### INSTRUCTIONS TO FOLLOW
Exact repetition, please: start with the line where "Télécharger le PDF" appears and stop after the final line of the records.

### STORED DATA
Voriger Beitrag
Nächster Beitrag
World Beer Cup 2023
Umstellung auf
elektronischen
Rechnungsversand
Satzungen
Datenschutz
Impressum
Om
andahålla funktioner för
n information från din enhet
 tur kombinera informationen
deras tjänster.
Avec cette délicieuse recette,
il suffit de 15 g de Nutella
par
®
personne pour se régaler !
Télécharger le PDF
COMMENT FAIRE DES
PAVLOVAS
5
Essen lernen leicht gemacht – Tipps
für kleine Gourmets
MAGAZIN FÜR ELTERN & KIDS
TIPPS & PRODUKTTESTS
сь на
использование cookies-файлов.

### ANSWER
Télécharger le PDF
COMMENT FAIRE DES
PAVLOVAS
5
Essen lernen leicht gemacht – Tipps
für kleine Gourmets
MAGAZIN FÜR ELTERN & KIDS
TIPPS & PRODUKTTESTS
сь на
использование cookies-файлов.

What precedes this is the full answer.